The optimum value we’ve experienced with our Xtralloy material has doubled service life under these material conditions. As both the strength and silica factors deviate one way or the other from either of these standards, the value in using high alloy manganese diminishes for different reasons. For example, a 20k p.s.i. material with a .2 silica content would reduce so easily that improved wear would be difficult to detect. On the other end of the scale, a material with an 80k p.s.i. strength value and a .8 silica content would be so difficult to fracture that the manganese casting would likely fail through fatigue being fully expended.

There’s a ratio of manganese content to carbon level that provides the most fatigue resistant manganese parts. As the intersect point between the highs and lows of those strength and abrasiveness scales deviate from the established optimum 50k and .5 values, the added benefit of the high alloy material reduces from a maximum service life increase of double. This information is based on data recorded during the development of Columbia Steel’s Xtralloy premium manganese steel.

The value in making cone liners with an increased feed opening is not about allowing for greater reduction ratios, but about insuring that the liner set provides a consistent output rate through full expenditure.

The concept is to remove steel where it’s not needed (at the feed end) and apply the wear steel where it is needed (at the discharge end). Most cone liners are removed when the feed opening closes off enough to reduce the output rate.

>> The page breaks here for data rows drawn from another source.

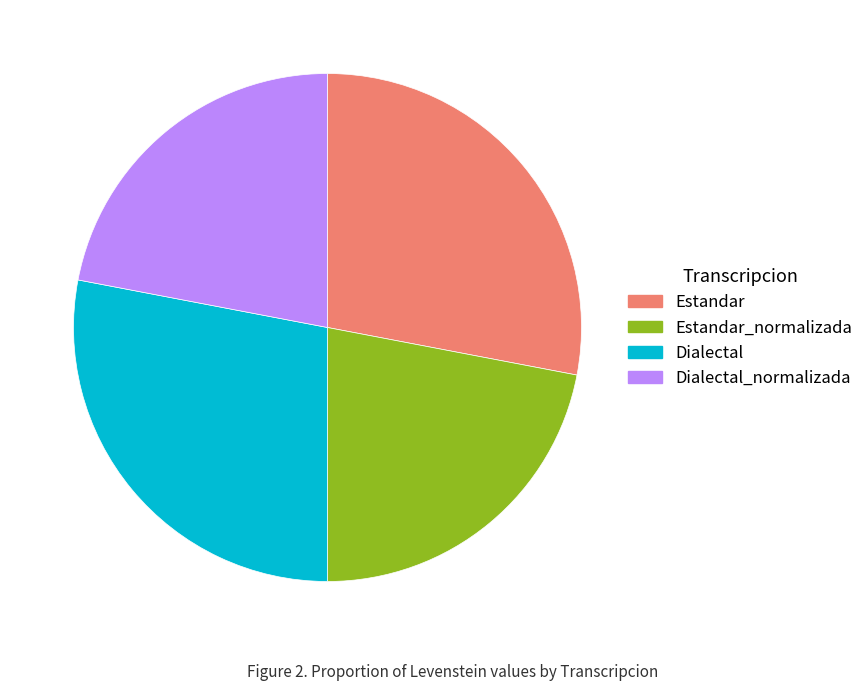

Does any single category account for the majority?

No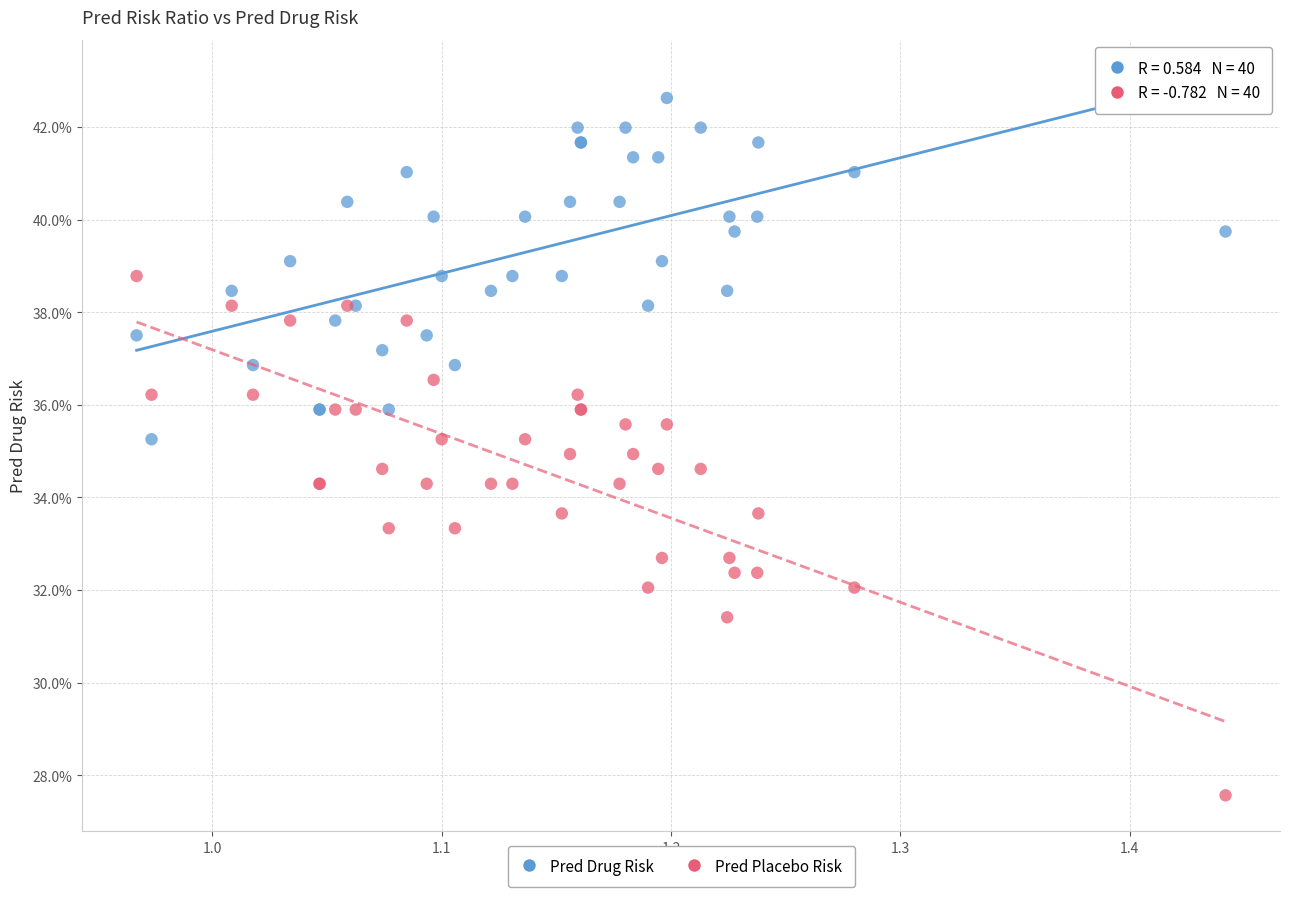

Which series contains the lowest Y value?

Pred Placebo Risk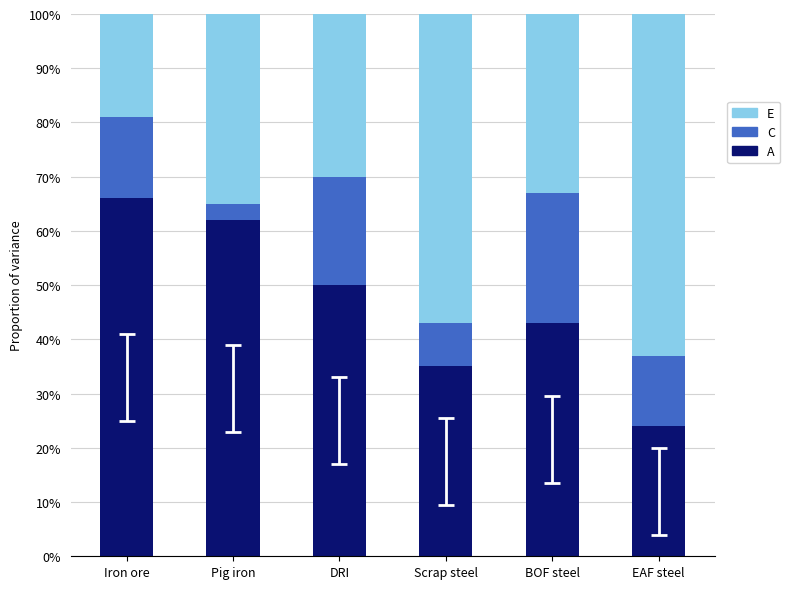

At Scrap steel, list the series in order from smallest to largest.

C, A, E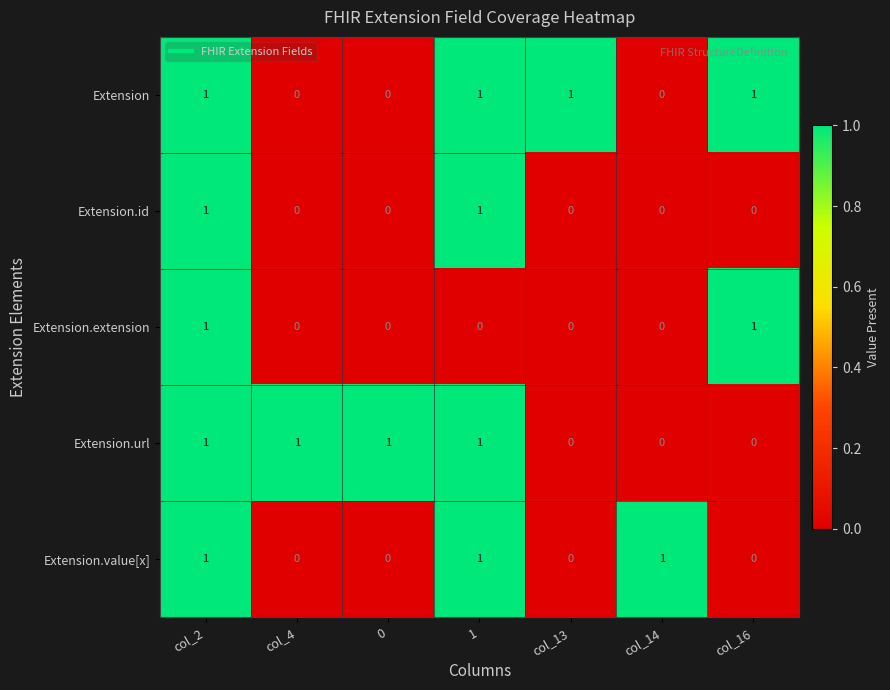

At which category is the sum across all series the highest?

col_2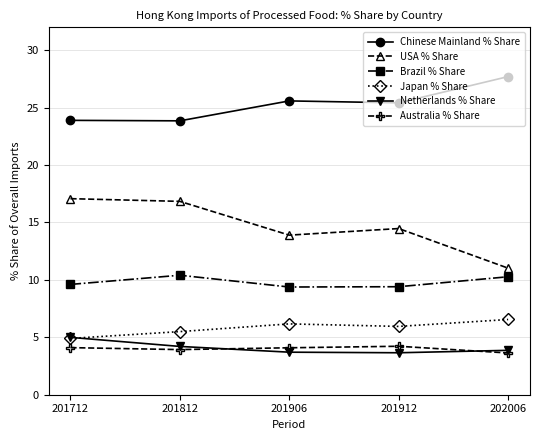

Where is the first local maximum for Japan % Share?

201906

A proper feed opening dimension that is in ratio with the thickness of the bowl and mantle, with proper feed size, will wear to full expenditure while maintaining a constant output rate.

Increasing the feed opening and thickness of cone parts takes considerable care in order to minimally affect the included angle between the liners, and not cause an adverse reaction to the size of feed material. Each category of crushing cavity -- fine, medium and coarse -- requires its own ratio of feed opening to length and thickness. In some cases, these categories of crushing are split even more finitely. This subject is closely related to determining the optimum feed size for a particular set of liners.

When it comes to crusher feed, the more uniform its shape and percentages of size range, the more effective the crusher becomes.

Range of feed material goes from small to large. The more of the feed product that can be removed that is equal to or smaller than the discharge setting, the more effective the crusher becomes. The large feed size maximum is best determined by putting nothing larger than three quarters the size of the effective feed opening. (This is not the largest opening of the feed end.) If that kind of sizing control can be accomplished, then the crusher needs to be flooded with enough volume of that material to keep the crusher filled at all times.

Woefully, this condition is rarely obtained. That is why choice of jaw, gyratory, cone and roll wear parts become so job specific. It’s difficult to control feed blends, types and sizes, and this has lead to the creation of many options in wear parts and machine types and sizes.

The more reduction stations in a crushing operation, the more effective each crusher becomes. Large volume mines have learned by experience that it usually takes 5 crushing stages to optimize the use of each crusher. Having that many stages of crushing is not viable in most cases, however, so the next best thing is to apply the best product, and proper wear parts, for the sizing job at hand.